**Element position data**
━━━━━━━━━━━━━━━━━━━━━━━━━━━━━━

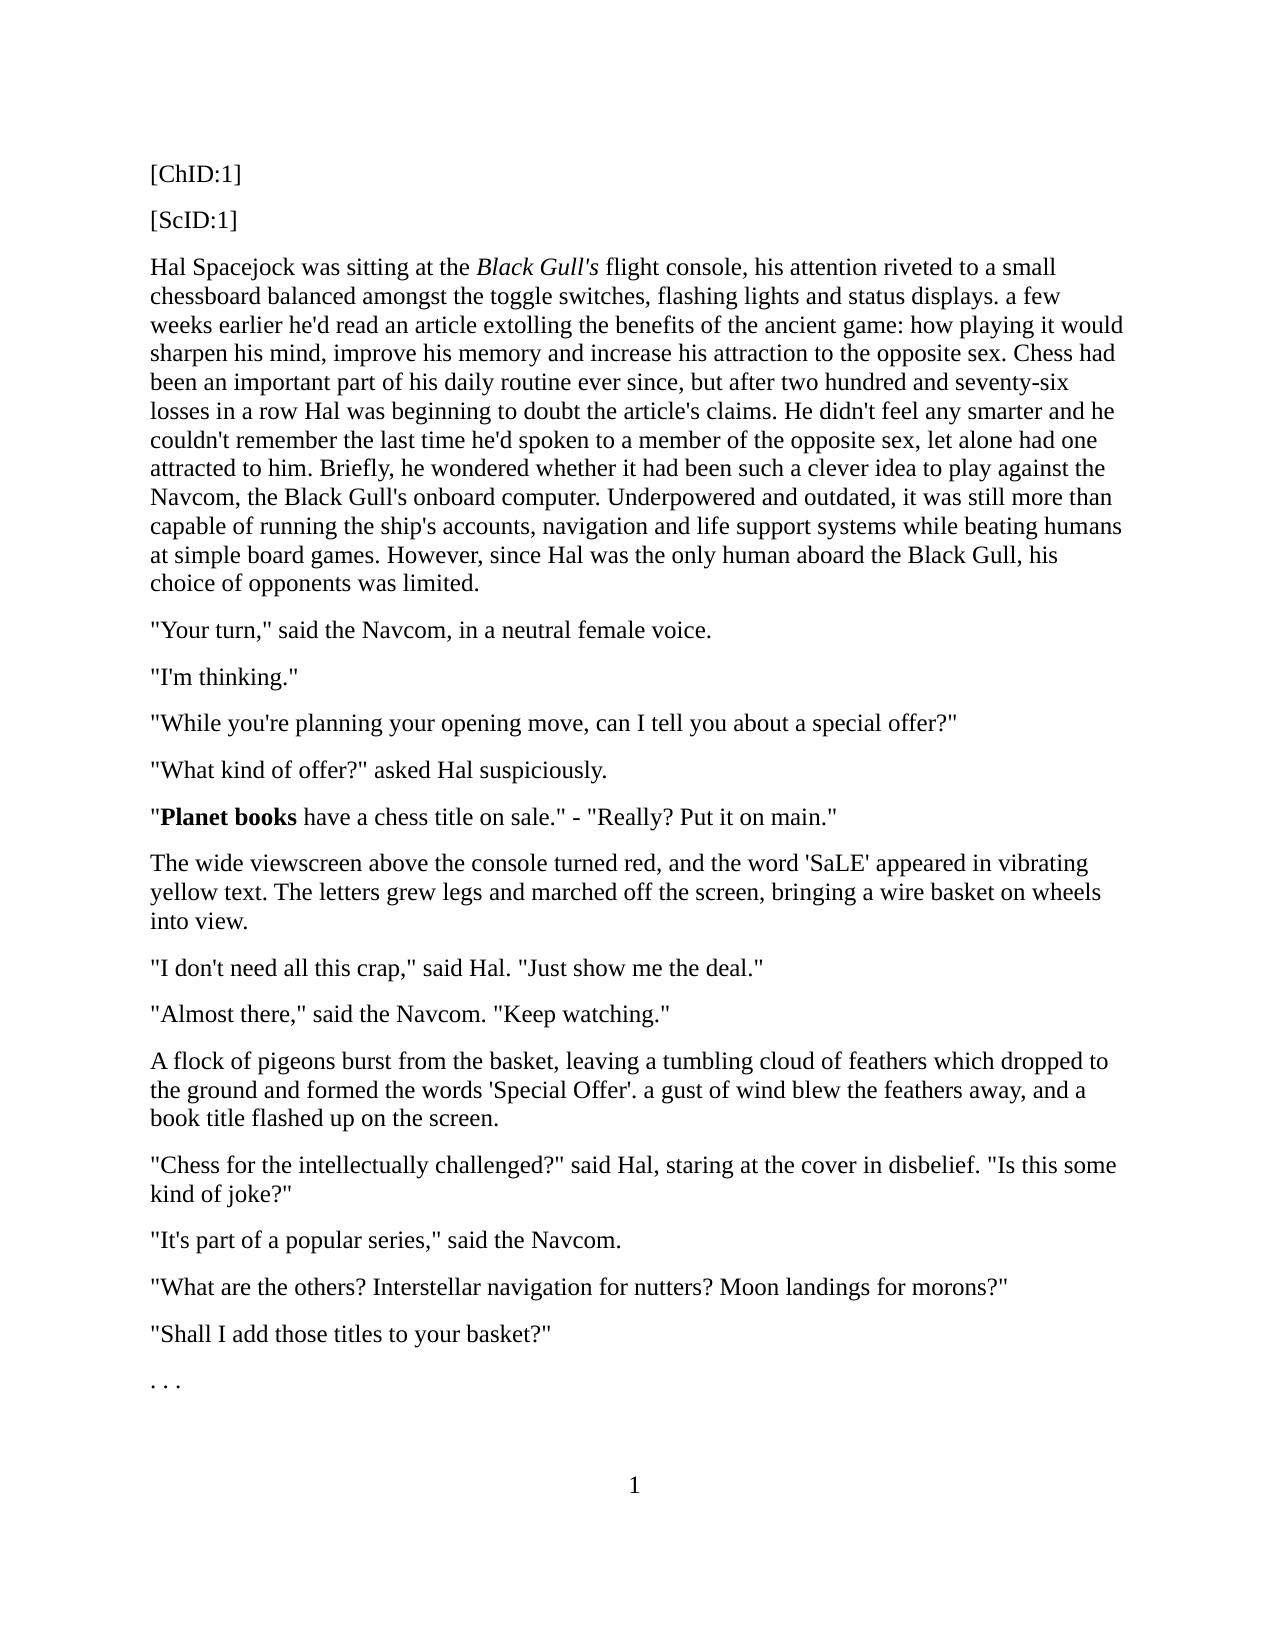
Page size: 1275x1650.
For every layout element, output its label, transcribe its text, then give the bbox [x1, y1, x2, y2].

text "Chess for the intellectually challenged?" said Hal, staring at the cover in disbelief. "Is this some kind of joke?" [150, 1150, 1125, 1208]
text "Your turn," said the Navcom, in a neutral female voice. [150, 615, 1125, 644]
text "Almost there," said the Navcom. "Keep watching." [150, 999, 1125, 1028]
text "Planet books have a chess title on sale." - "Really? Put it on main." [150, 802, 1125, 831]
text "What are the others? Interstellar navigation for nutters? Moon landings for morons?" [150, 1272, 1125, 1301]
text "I don't need all this crap," said Hal. "Just show me the deal." [150, 953, 1125, 981]
text A flock of pigeons burst from the basket, leaving a tumbling cloud of feathers which dropped to the ground and formed the words 'Special Offer'. a gust of wind blew the feathers away, and a book title flashed up on the screen. [150, 1046, 1125, 1132]
text The wide viewscreen above the console turned red, and the word 'SaLE' appeared in vibrating yellow text. The letters grew legs and marched off the screen, bringing a wire basket on wheels into view. [150, 848, 1125, 935]
text [ChID:1] [150, 159, 1125, 188]
text "While you're planning your opening move, can I tell you about a special offer?" [150, 708, 1125, 737]
text "It's part of a popular series," said the Navcom. [150, 1226, 1125, 1254]
text "What kind of offer?" asked Hal suspiciously. [150, 755, 1125, 784]
text "Shall I add those titles to your basket?" [150, 1319, 1125, 1348]
text [ScID:1] [150, 206, 1125, 234]
text "I'm thinking." [150, 662, 1125, 691]
text Hal Spacejock was sitting at the Black Gull's flight console, his attention riveted to a small chessboard balanced amongst the toggle switches, flashing lights and status displays. a few weeks earlier he'd read an article extolling the benefits of the ancient game: how playing it would sharpen his mind, improve his memory and increase his attraction to the opposite sex. Chess had been an important part of his daily routine ever since, but after two hundred and seventy-six losses in a row Hal was beginning to doubt the article's claims. He didn't feel any smarter and he couldn't remember the last time he'd spoken to a member of the opposite sex, let alone had one attracted to him. Briefly, he wondered whether it had been such a clever idea to play against the Navcom, the Black Gull's onboard computer. Underpowered and outdated, it was still more than capable of running the ship's accounts, navigation and life support systems while beating humans at simple board games. However, since Hal was the only human aboard the Black Gull, his choice of opponents was limited. [150, 252, 1125, 597]
text . . . [150, 1366, 1125, 1394]
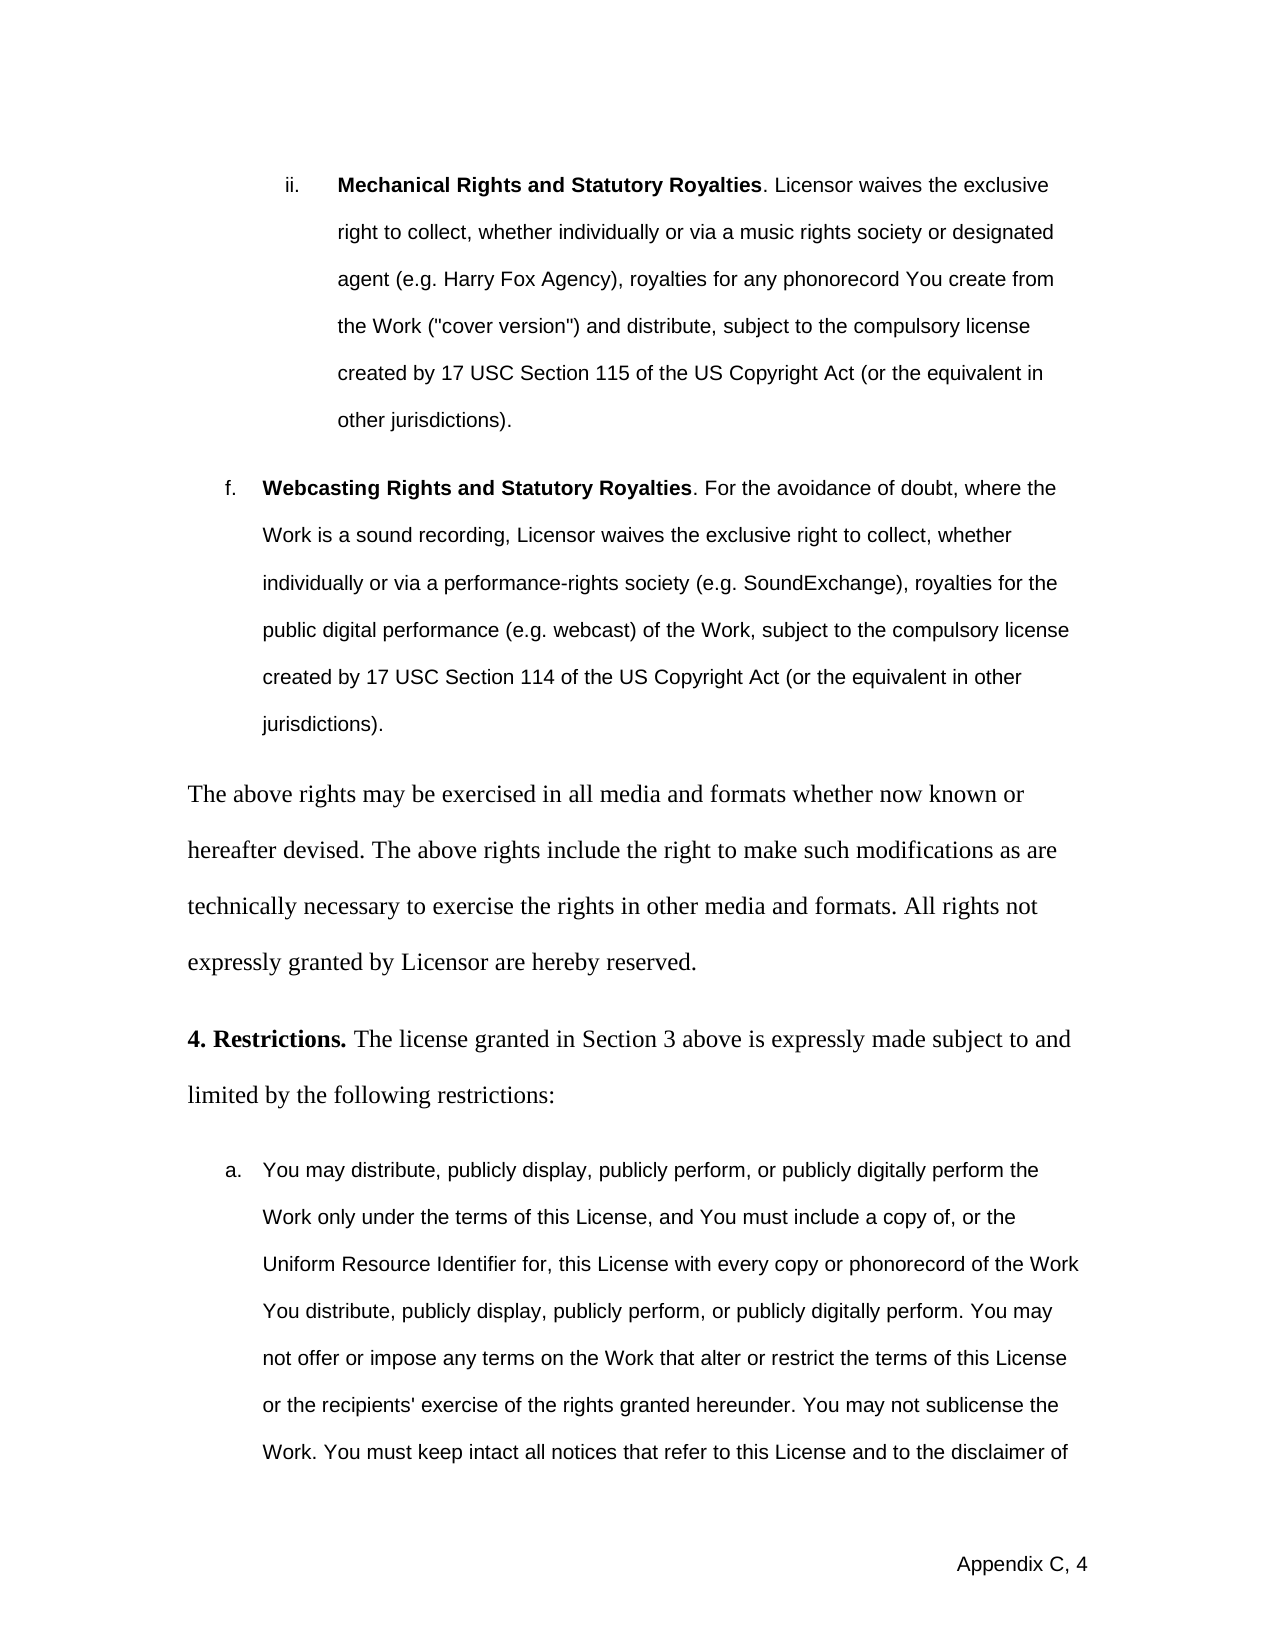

━━━━━━━━━━━━━━━━━━━━━━━━━━━━━━

**THE EXERCISE**
Reproduce every item above word for word, leaving out the pictures.

**WRITTEN RESPONSE**
Page size: 1275x1650.
For every layout element, output its label, transcribe its text, then give the bbox [x1, y1, x2, y2].

text "Chess for the intellectually challenged?" said Hal, staring at the cover in disbelief. "Is this some kind of joke?" [150, 1150, 1125, 1208]
text "Your turn," said the Navcom, in a neutral female voice. [150, 615, 1125, 644]
text "Almost there," said the Navcom. "Keep watching." [150, 999, 1125, 1028]
text "Planet books have a chess title on sale." - "Really? Put it on main." [150, 802, 1125, 831]
text "What are the others? Interstellar navigation for nutters? Moon landings for morons?" [150, 1272, 1125, 1301]
text "I don't need all this crap," said Hal. "Just show me the deal." [150, 953, 1125, 981]
text A flock of pigeons burst from the basket, leaving a tumbling cloud of feathers which dropped to the ground and formed the words 'Special Offer'. a gust of wind blew the feathers away, and a book title flashed up on the screen. [150, 1046, 1125, 1132]
text The wide viewscreen above the console turned red, and the word 'SaLE' appeared in vibrating yellow text. The letters grew legs and marched off the screen, bringing a wire basket on wheels into view. [150, 848, 1125, 935]
text [ChID:1] [150, 159, 1125, 188]
text "While you're planning your opening move, can I tell you about a special offer?" [150, 708, 1125, 737]
text "It's part of a popular series," said the Navcom. [150, 1226, 1125, 1254]
text "What kind of offer?" asked Hal suspiciously. [150, 755, 1125, 784]
text "Shall I add those titles to your basket?" [150, 1319, 1125, 1348]
text [ScID:1] [150, 206, 1125, 234]
text "I'm thinking." [150, 662, 1125, 691]
text Hal Spacejock was sitting at the Black Gull's flight console, his attention riveted to a small chessboard balanced amongst the toggle switches, flashing lights and status displays. a few weeks earlier he'd read an article extolling the benefits of the ancient game: how playing it would sharpen his mind, improve his memory and increase his attraction to the opposite sex. Chess had been an important part of his daily routine ever since, but after two hundred and seventy-six losses in a row Hal was beginning to doubt the article's claims. He didn't feel any smarter and he couldn't remember the last time he'd spoken to a member of the opposite sex, let alone had one attracted to him. Briefly, he wondered whether it had been such a clever idea to play against the Navcom, the Black Gull's onboard computer. Underpowered and outdated, it was still more than capable of running the ship's accounts, navigation and life support systems while beating humans at simple board games. However, since Hal was the only human aboard the Black Gull, his choice of opponents was limited. [150, 252, 1125, 597]
text . . . [150, 1366, 1125, 1394]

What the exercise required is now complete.